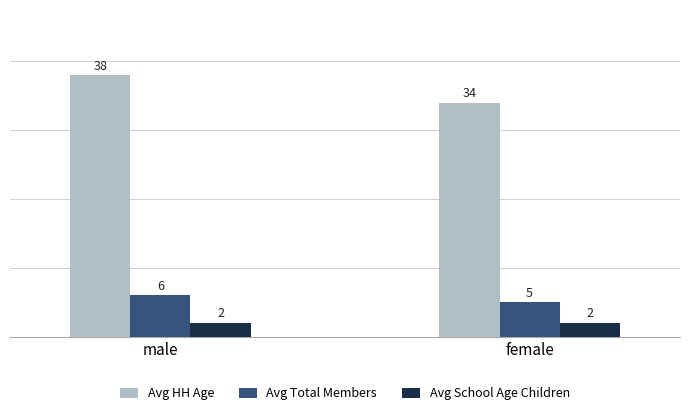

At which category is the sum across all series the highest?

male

=======

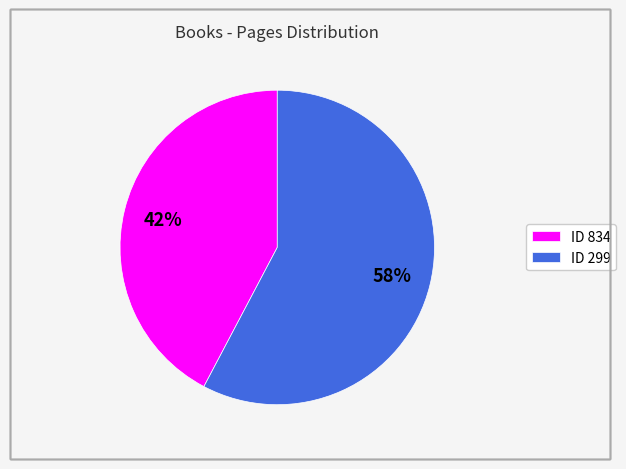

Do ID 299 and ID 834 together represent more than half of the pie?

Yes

=======

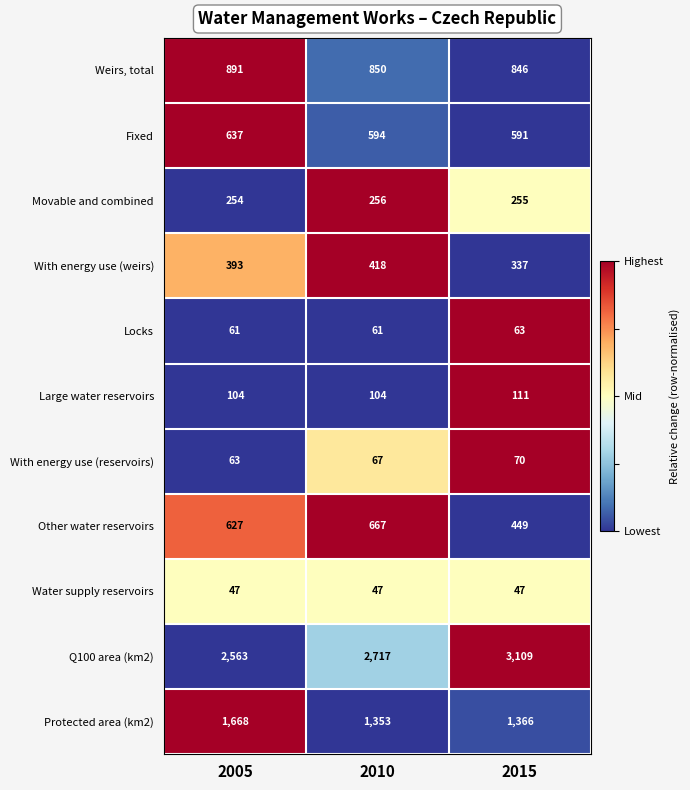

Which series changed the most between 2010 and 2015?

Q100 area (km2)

=======

待解问题:
请从含有“Which series changed”的那一行开始，一直到含有“Q100 area (km2)”的那一行为止，将这些行原样照抄下来，首尾两行都要包括在内。

回答如下:
Which series changed the most between 2010 and 2015?

Q100 area (km2)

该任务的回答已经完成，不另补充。